Activity: Without skipping anything, write out each record below exactly.

The records:
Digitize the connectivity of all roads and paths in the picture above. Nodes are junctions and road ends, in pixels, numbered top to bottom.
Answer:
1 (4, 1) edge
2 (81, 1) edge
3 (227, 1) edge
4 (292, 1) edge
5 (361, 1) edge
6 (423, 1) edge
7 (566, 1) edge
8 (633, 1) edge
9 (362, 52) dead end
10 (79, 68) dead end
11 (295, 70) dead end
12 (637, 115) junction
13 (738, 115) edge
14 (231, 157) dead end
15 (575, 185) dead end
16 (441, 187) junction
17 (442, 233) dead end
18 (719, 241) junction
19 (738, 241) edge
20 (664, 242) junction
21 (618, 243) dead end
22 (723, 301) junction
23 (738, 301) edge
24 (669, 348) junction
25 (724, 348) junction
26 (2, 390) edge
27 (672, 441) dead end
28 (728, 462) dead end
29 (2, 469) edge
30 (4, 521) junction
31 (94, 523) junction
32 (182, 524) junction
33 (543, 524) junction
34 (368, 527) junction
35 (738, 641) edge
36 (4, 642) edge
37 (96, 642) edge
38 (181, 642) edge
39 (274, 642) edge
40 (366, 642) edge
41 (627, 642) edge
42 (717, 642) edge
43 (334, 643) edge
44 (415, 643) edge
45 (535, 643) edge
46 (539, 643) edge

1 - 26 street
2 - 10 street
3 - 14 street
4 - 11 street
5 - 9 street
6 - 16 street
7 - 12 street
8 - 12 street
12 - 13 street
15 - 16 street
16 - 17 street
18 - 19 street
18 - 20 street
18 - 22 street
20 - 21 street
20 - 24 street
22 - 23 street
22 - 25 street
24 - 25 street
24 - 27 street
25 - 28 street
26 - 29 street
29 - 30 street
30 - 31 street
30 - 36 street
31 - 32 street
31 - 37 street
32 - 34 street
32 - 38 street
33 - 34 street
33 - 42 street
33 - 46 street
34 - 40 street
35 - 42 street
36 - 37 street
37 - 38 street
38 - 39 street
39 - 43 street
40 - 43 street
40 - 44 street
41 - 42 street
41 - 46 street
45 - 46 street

Result for this task:
Digitize the connectivity of all roads and paths in the picture above. Nodes are junctions and road ends, in pixels, numbered top to bottom.
Answer:
1 (4, 1) edge
2 (81, 1) edge
3 (227, 1) edge
4 (292, 1) edge
5 (361, 1) edge
6 (423, 1) edge
7 (566, 1) edge
8 (633, 1) edge
9 (362, 52) dead end
10 (79, 68) dead end
11 (295, 70) dead end
12 (637, 115) junction
13 (738, 115) edge
14 (231, 157) dead end
15 (575, 185) dead end
16 (441, 187) junction
17 (442, 233) dead end
18 (719, 241) junction
19 (738, 241) edge
20 (664, 242) junction
21 (618, 243) dead end
22 (723, 301) junction
23 (738, 301) edge
24 (669, 348) junction
25 (724, 348) junction
26 (2, 390) edge
27 (672, 441) dead end
28 (728, 462) dead end
29 (2, 469) edge
30 (4, 521) junction
31 (94, 523) junction
32 (182, 524) junction
33 (543, 524) junction
34 (368, 527) junction
35 (738, 641) edge
36 (4, 642) edge
37 (96, 642) edge
38 (181, 642) edge
39 (274, 642) edge
40 (366, 642) edge
41 (627, 642) edge
42 (717, 642) edge
43 (334, 643) edge
44 (415, 643) edge
45 (535, 643) edge
46 (539, 643) edge

1 - 26 street
2 - 10 street
3 - 14 street
4 - 11 street
5 - 9 street
6 - 16 street
7 - 12 street
8 - 12 street
12 - 13 street
15 - 16 street
16 - 17 street
18 - 19 street
18 - 20 street
18 - 22 street
20 - 21 street
20 - 24 street
22 - 23 street
22 - 25 street
24 - 25 street
24 - 27 street
25 - 28 street
26 - 29 street
29 - 30 street
30 - 31 street
30 - 36 street
31 - 32 street
31 - 37 street
32 - 34 street
32 - 38 street
33 - 34 street
33 - 42 street
33 - 46 street
34 - 40 street
35 - 42 street
36 - 37 street
37 - 38 street
38 - 39 street
39 - 43 street
40 - 43 street
40 - 44 street
41 - 42 street
41 - 46 street
45 - 46 street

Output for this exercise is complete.